Problem statement = It would help if you retyped the data exactly, leaving out the pictures.

Supplied records =
+---+
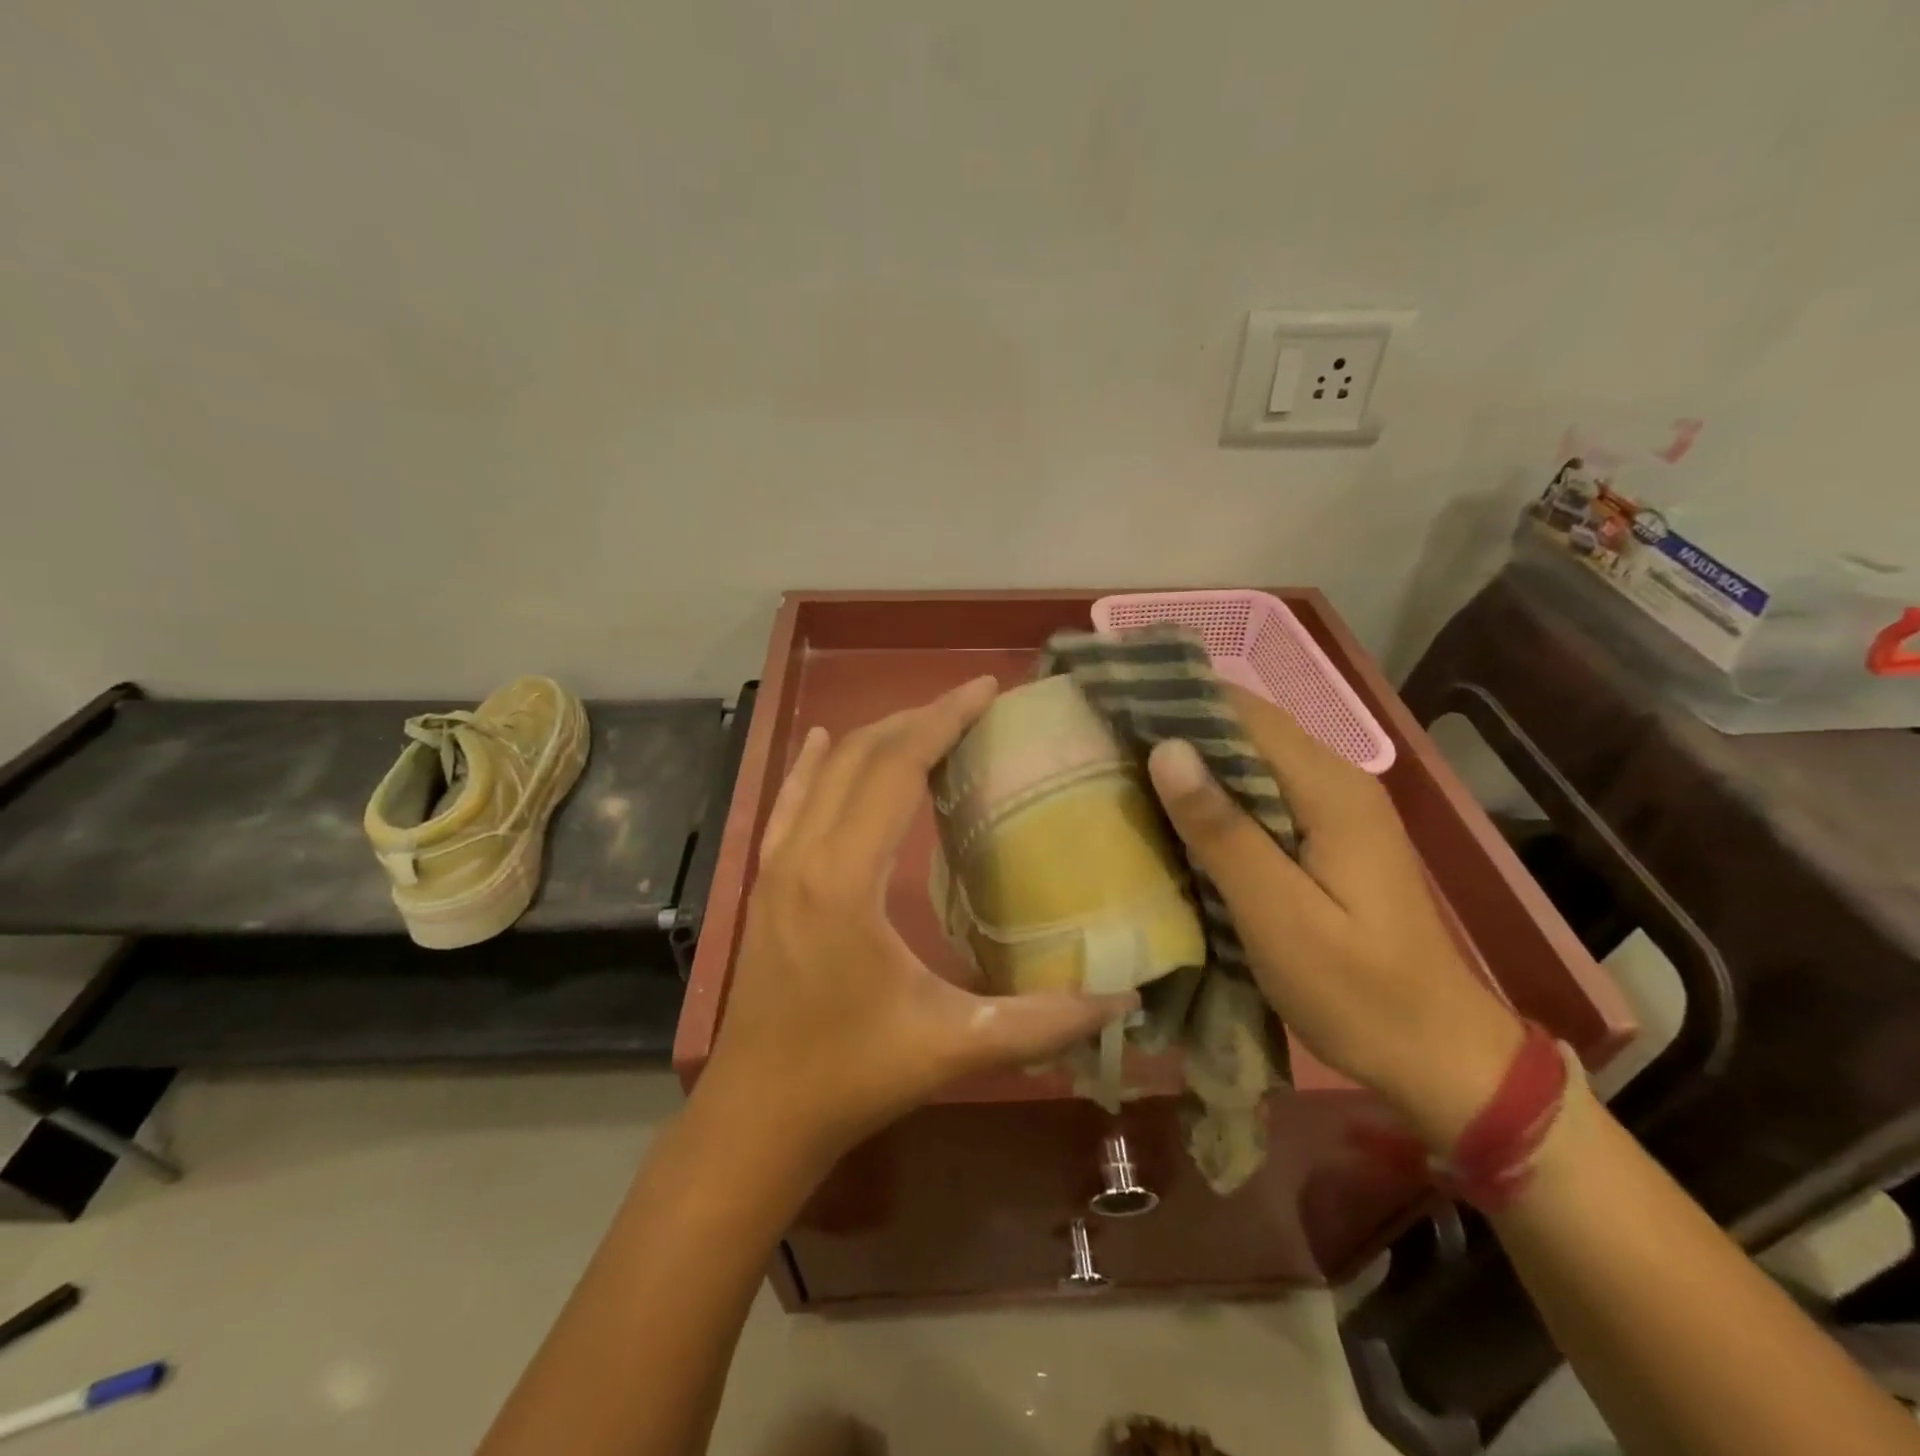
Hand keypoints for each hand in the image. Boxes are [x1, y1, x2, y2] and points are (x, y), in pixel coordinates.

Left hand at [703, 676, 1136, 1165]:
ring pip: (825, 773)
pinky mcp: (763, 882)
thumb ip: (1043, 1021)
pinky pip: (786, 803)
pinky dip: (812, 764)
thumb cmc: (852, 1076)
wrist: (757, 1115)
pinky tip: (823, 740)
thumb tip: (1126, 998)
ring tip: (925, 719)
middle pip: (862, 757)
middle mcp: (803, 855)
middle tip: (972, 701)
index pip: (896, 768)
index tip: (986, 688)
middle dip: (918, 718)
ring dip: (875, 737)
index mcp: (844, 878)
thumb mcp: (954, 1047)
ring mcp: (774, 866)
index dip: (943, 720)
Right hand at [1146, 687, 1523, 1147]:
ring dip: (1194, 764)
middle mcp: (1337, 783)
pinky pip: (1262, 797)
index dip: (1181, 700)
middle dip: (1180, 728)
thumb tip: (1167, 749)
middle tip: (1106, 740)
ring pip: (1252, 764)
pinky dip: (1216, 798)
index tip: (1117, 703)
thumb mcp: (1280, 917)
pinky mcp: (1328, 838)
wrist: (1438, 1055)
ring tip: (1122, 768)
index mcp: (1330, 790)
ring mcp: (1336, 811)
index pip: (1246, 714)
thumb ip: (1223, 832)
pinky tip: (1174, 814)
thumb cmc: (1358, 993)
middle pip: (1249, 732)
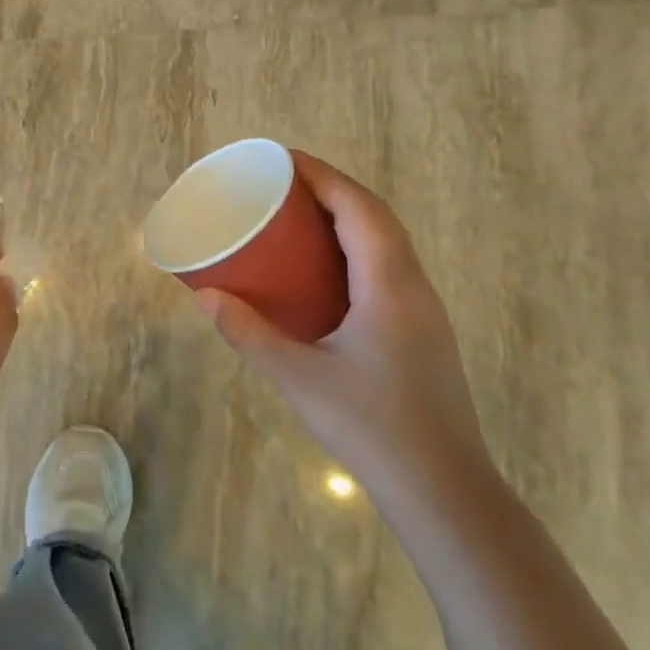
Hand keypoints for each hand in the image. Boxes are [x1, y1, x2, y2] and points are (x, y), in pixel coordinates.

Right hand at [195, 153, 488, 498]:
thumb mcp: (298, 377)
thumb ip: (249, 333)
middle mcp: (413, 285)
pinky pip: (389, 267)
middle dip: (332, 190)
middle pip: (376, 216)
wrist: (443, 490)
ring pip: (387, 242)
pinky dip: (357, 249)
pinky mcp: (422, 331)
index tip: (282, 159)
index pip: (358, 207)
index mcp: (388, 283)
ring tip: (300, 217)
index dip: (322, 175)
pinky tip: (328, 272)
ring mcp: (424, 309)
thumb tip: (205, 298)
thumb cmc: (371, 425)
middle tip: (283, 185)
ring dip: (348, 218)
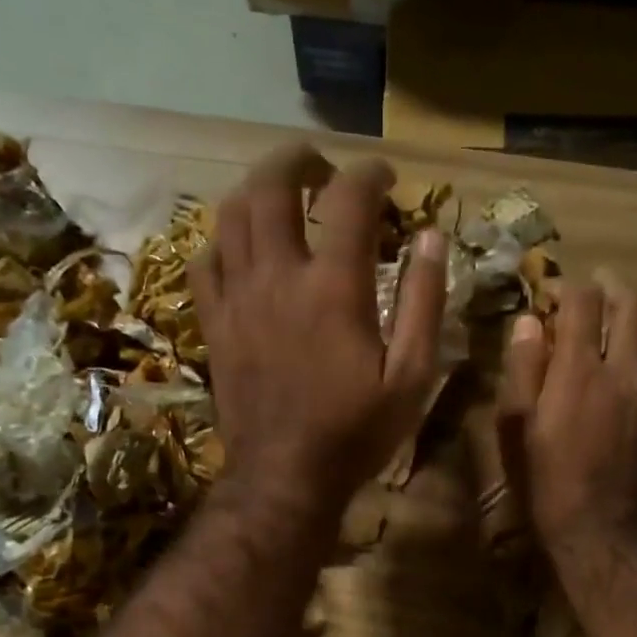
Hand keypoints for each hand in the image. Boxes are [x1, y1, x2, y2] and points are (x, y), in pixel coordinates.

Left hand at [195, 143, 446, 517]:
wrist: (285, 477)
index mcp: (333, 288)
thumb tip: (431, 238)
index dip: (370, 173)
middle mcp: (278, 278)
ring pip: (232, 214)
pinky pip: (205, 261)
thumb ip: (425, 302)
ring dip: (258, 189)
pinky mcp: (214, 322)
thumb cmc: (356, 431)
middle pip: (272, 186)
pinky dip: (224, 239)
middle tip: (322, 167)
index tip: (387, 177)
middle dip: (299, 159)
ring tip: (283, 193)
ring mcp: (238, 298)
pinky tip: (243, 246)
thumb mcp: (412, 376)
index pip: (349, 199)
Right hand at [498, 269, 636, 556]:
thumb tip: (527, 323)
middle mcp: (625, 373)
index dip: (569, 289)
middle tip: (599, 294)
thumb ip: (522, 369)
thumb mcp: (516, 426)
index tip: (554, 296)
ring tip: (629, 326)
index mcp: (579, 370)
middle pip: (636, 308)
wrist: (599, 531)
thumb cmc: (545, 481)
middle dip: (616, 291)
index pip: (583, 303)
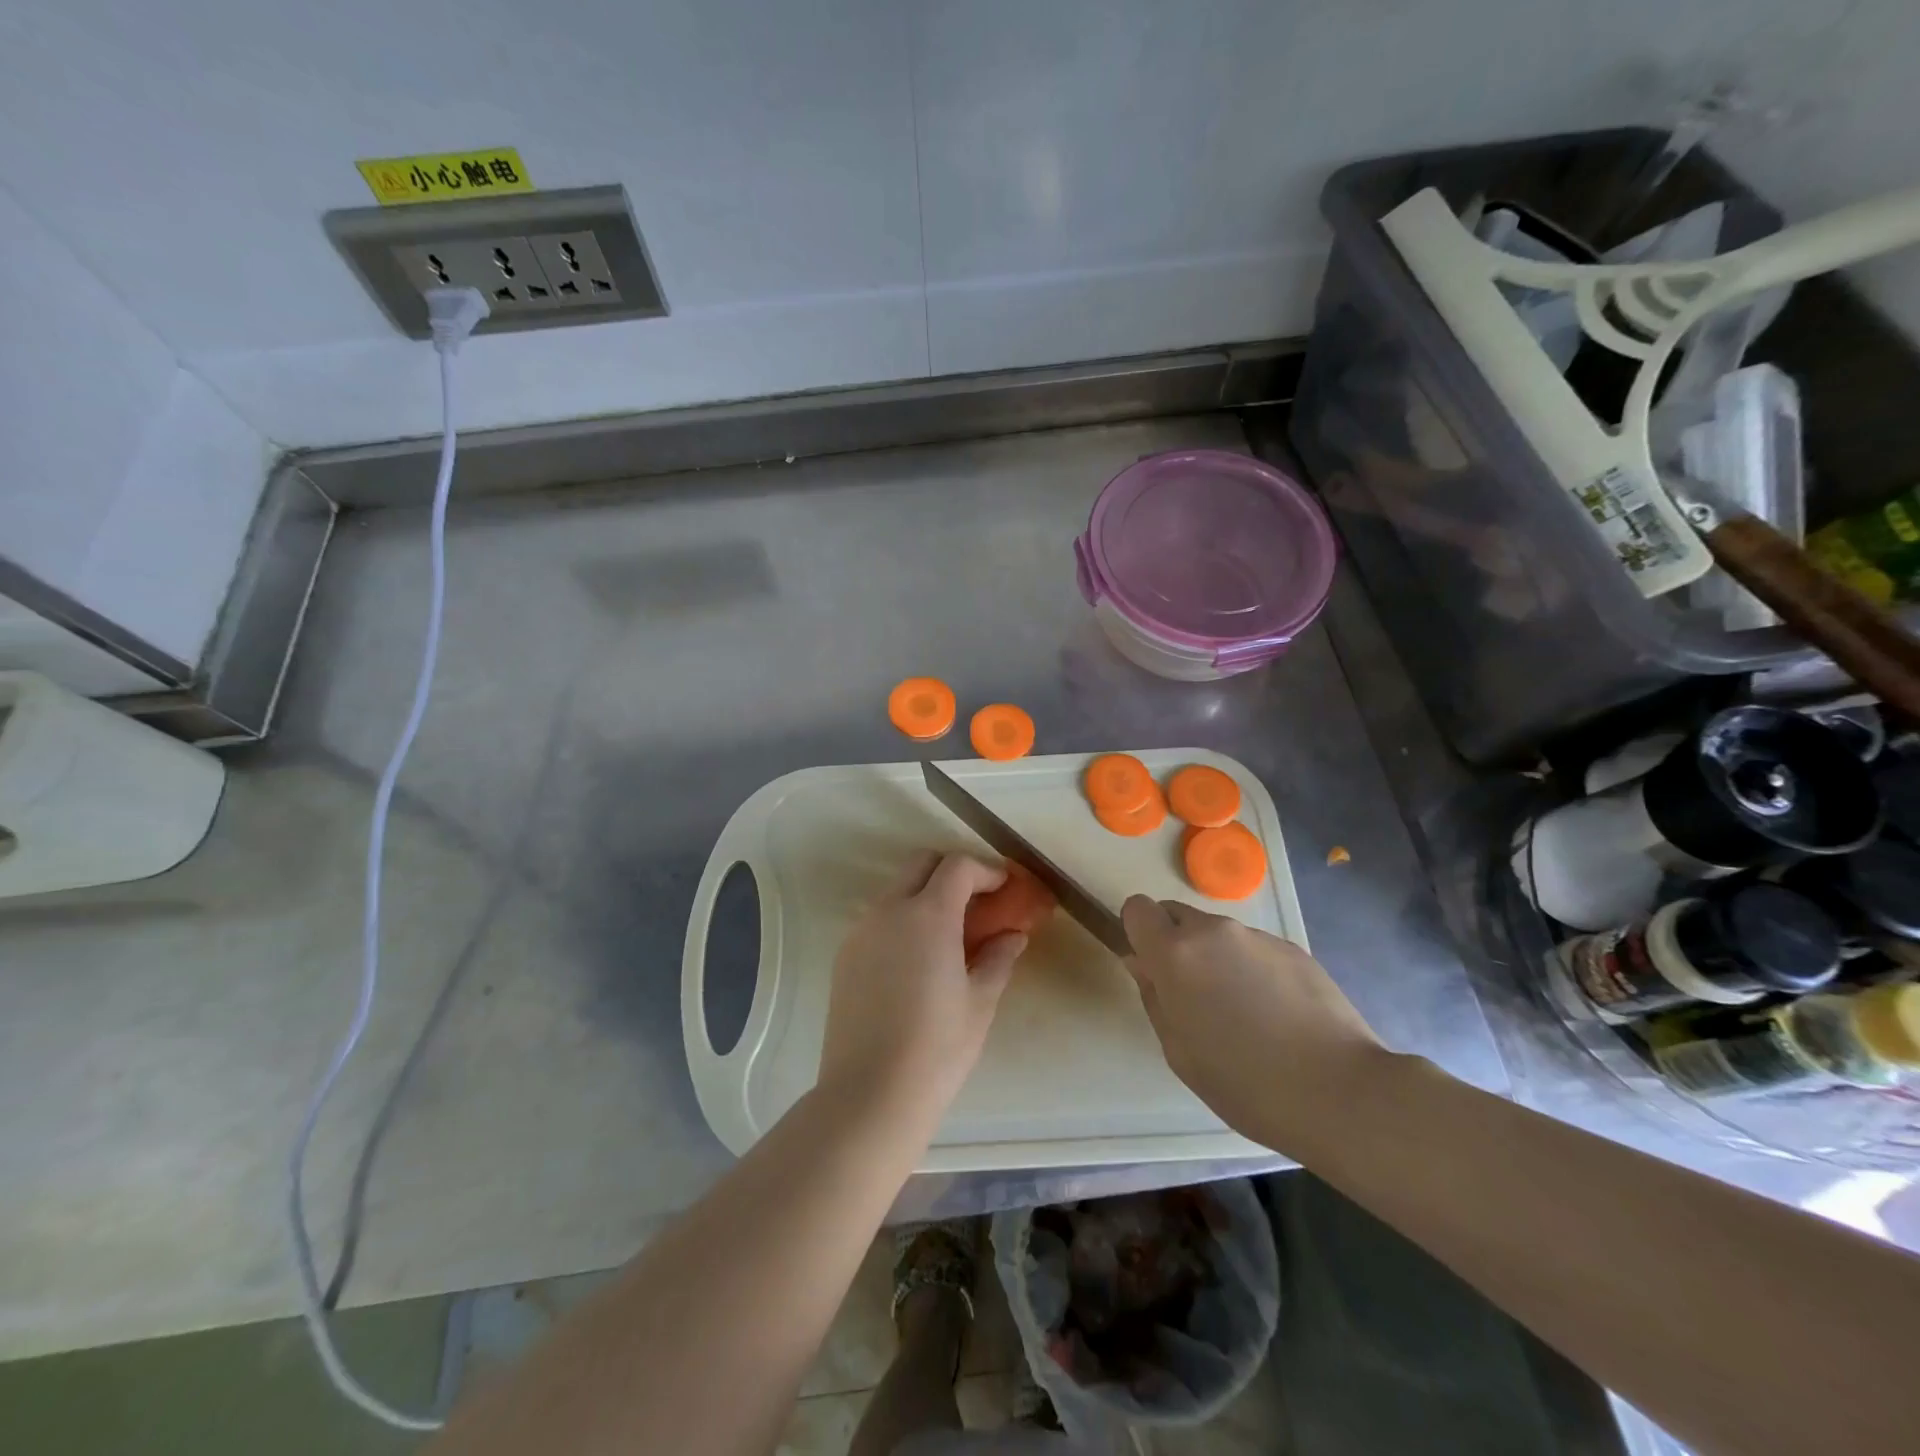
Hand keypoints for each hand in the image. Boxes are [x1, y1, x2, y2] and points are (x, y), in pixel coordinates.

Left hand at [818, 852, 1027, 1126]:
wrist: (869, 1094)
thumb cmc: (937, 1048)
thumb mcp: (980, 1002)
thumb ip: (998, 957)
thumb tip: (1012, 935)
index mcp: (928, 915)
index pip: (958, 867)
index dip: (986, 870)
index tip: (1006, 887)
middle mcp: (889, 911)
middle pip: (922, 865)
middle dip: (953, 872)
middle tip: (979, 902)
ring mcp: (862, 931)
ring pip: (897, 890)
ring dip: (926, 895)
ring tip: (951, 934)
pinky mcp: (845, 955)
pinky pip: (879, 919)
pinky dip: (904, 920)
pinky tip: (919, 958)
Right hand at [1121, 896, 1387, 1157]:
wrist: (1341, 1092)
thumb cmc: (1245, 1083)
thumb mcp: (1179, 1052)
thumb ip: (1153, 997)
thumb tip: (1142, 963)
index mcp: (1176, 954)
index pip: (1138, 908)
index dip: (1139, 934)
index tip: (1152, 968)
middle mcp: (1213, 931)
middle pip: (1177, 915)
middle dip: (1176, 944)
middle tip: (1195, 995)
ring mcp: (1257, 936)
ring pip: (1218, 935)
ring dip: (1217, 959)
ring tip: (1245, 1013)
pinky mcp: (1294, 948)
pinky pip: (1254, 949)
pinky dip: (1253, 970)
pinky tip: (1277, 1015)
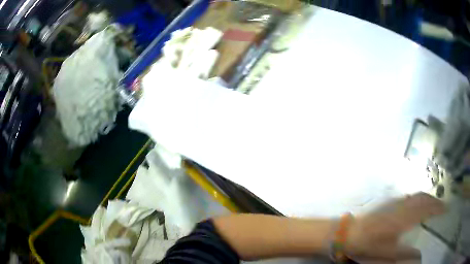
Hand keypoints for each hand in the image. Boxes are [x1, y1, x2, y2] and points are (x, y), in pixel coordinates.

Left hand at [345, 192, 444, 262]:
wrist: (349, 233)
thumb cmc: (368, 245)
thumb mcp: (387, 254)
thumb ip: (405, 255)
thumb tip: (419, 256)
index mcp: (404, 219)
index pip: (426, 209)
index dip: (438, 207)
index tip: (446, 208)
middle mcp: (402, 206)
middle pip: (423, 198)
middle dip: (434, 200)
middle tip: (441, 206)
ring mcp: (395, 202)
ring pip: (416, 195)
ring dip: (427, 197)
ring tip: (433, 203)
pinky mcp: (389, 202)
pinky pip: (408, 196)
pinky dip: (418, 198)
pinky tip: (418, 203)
+---+
Expected answer =
Hand keypoints for each hand in the image. Boxes are [x1, y1, x2, y2] and points are (x, y), in pixel coordinates.

Left hand at [703, 676, 1136, 1165]:
ring pip: (825, 773)
pinky mcp: (763, 882)
thumb ip: (1043, 1021)
pinky pip: (786, 803)
pinky dip: (812, 764)
thumb cmc: (852, 1076)
wrist: (757, 1115)
pinky tip: (823, 740)
thumb tip: (1126, 998)
ring tip: (925, 719)
middle pip: (862, 757)
middle mcp: (803, 855)
middle tip: (972, 701)
index pip: (896, 768)
index tip: (986, 688)
middle dip: (918, 718)
ring dip: (875, 737)
index mcp: (844, 878)
thumb mcp: (954, 1047)
ring mcp: (774, 866)
index dip: (943, 720)
Right hand at [1146, 687, 1523, 1147]:
ring dip: (1194, 764)
middle mcp: (1337, 783)
pinky pip: (1262, 797)
index dip: (1181, 700)
middle dip: (1180, 728)
thumb tip: (1167, 749)
middle tip: (1106, 740)
ring pip: (1252, 764)
pinky dip: (1216, 798)
index tip: (1117, 703)
thumb mcp: (1280, 917)
pinky mcp: (1328, 838)
wrist: (1438, 1055)
ring tip: (1122, 768)
index mcp: (1330, 790)
ring mcp: (1336, 811)
index pip: (1246, 714)
thumb ip: (1223, 832)
pinky tip: (1174, 814)
thumb cmc: (1358, 993)
middle pip: (1249, 732)
Hand keypoints for each hand in the image. Boxes are [x1, y1, x2, y2] and points are (x, y), in pixel coordinates.

Right hand at [195, 153, 488, 498]:
thumb mcp: (298, 377)
thumb ip: (249, 333)
middle mcp: (413, 285)
pinky pip: (389, 267)
middle dip: (332, 190)
middle pip: (376, 216)
wrist: (443, 490)
ring pip: (387, 242)
pinky dip: (357, 249)
pinky mcp: (422, 331)
index tip: (282, 159)
index pip: (358, 207)
index mcp: (388, 283)
ring tip: (300, 217)
index dip: (322, 175)
pinky tip: (328, 272)
ring mcp: (424, 309)
thumb tip: (205, 298)
thumb cmc: (371, 425)
middle tip: (283, 185)
ring dip: (348, 218)
Hand keypoints for each hand in the image. Boxes are [x1, y1, x2, y2] and points are (x, y), in pixel coordinates.

Left hand at [195, 143, 446, 517]:
wrist: (285, 477)
index mcp: (333, 288)
thumb tip: (431, 238)
index dip: (370, 173)
middle mcp: (278, 278)
ring pip: (232, 214)
pinky pip: (205, 261)
thumb ip: (425, 302)
ring dip: (258, 189)
pinky mcp: (214, 322)
thumb cmc: (356, 431)
middle pip: (272, 186)
pinky dip: (224, 239)
middle tip: (322, 167)
index tip: (387, 177)
middle dip: (299, 159)
ring tip: (283, 193)
ring mcp: (238, 298)
pinky tip: (243, 246)
thumb mcp: (412, 376)
index pip: (349, 199)
Right hand at [498, 269, 636, 556]:
thumb tip: (527, 323)
middle mcp: (625, 373)
index dip: (569, 289)
middle tip: (599, 294)
thumb ip: (522, 369)
thumb mcp: (516, 426)
index tip: (554, 296)
ring tip: (629, 326)
index mcp: (579, 370)
middle pip: (636, 308)
wrist: (599, 531)
thumb cmc: (545, 481)
middle dip: (616, 291)
index pip: (583, 303)
Hand keypoints for each hand in the image. Boxes are [x1, y1, x2, y2] and points are (x, y), in pixel coordinates.

Left hand at [818, 852, 1027, 1126]:
wrist: (869, 1094)
thumb cmc: (937, 1048)
thumb mcp: (980, 1002)
thumb ip: (998, 957)
thumb tip: (1012, 935)
index mcp: (928, 915)
index pip: (958, 867)
index dip: (986, 870)
index tip: (1006, 887)
middle mcp: (889, 911)
middle pip: (922, 865)
middle dip: (953, 872)
middle tip: (979, 902)
ring mcp: (862, 931)
ring pip: (897, 890)
ring dip: (926, 895)
ring tip: (951, 934)
pinky mcp: (845, 955)
pinky pip: (879, 919)
pinky dip: (904, 920)
pinky tip: (919, 958)
Right hand at [1121, 896, 1387, 1157]:
wrist: (1341, 1092)
thumb cmc: (1245, 1083)
thumb mcp: (1179, 1052)
thumb ip: (1153, 997)
thumb tip: (1142, 963)
index mcp: (1176, 954)
index pip: (1138, 908)
index dip: (1139, 934)
index tip: (1152, 968)
middle mcp: (1213, 931)
middle pip: (1177, 915)
middle dip: (1176, 944)
middle tip: (1195, 995)
ring mcp: (1257, 936)
ring pip: (1218, 935)
ring dip: (1217, 959)
ring tip: (1245, 1013)
pinky mcp: (1294, 948)
pinky pip: (1254, 949)
pinky dip: (1253, 970)
pinky tip: (1277, 1015)
Hand keypoints for each hand in the image. Boxes are [x1, y1, x2, y2] and points are (x, y), in pixel coordinates.

Left hand at [345, 192, 444, 262]:
wrist: (349, 233)
thumb cmc: (368, 245)
thumb mcp: (387, 254)
thumb ip: (405, 255)
thumb tip: (419, 256)
index mcp: (404, 219)
index pip: (426, 209)
index dip: (438, 207)
index tip: (446, 208)
middle mcp: (402, 206)
middle pip: (423, 198)
middle dip: (434, 200)
middle tip: (441, 206)
ring mcp: (395, 202)
ring pip: (416, 195)
ring dip: (427, 197)
ring tip: (433, 203)
pinky mcp: (389, 202)
pinky pip: (408, 196)
pinky dip: (418, 198)
pinky tip: (418, 203)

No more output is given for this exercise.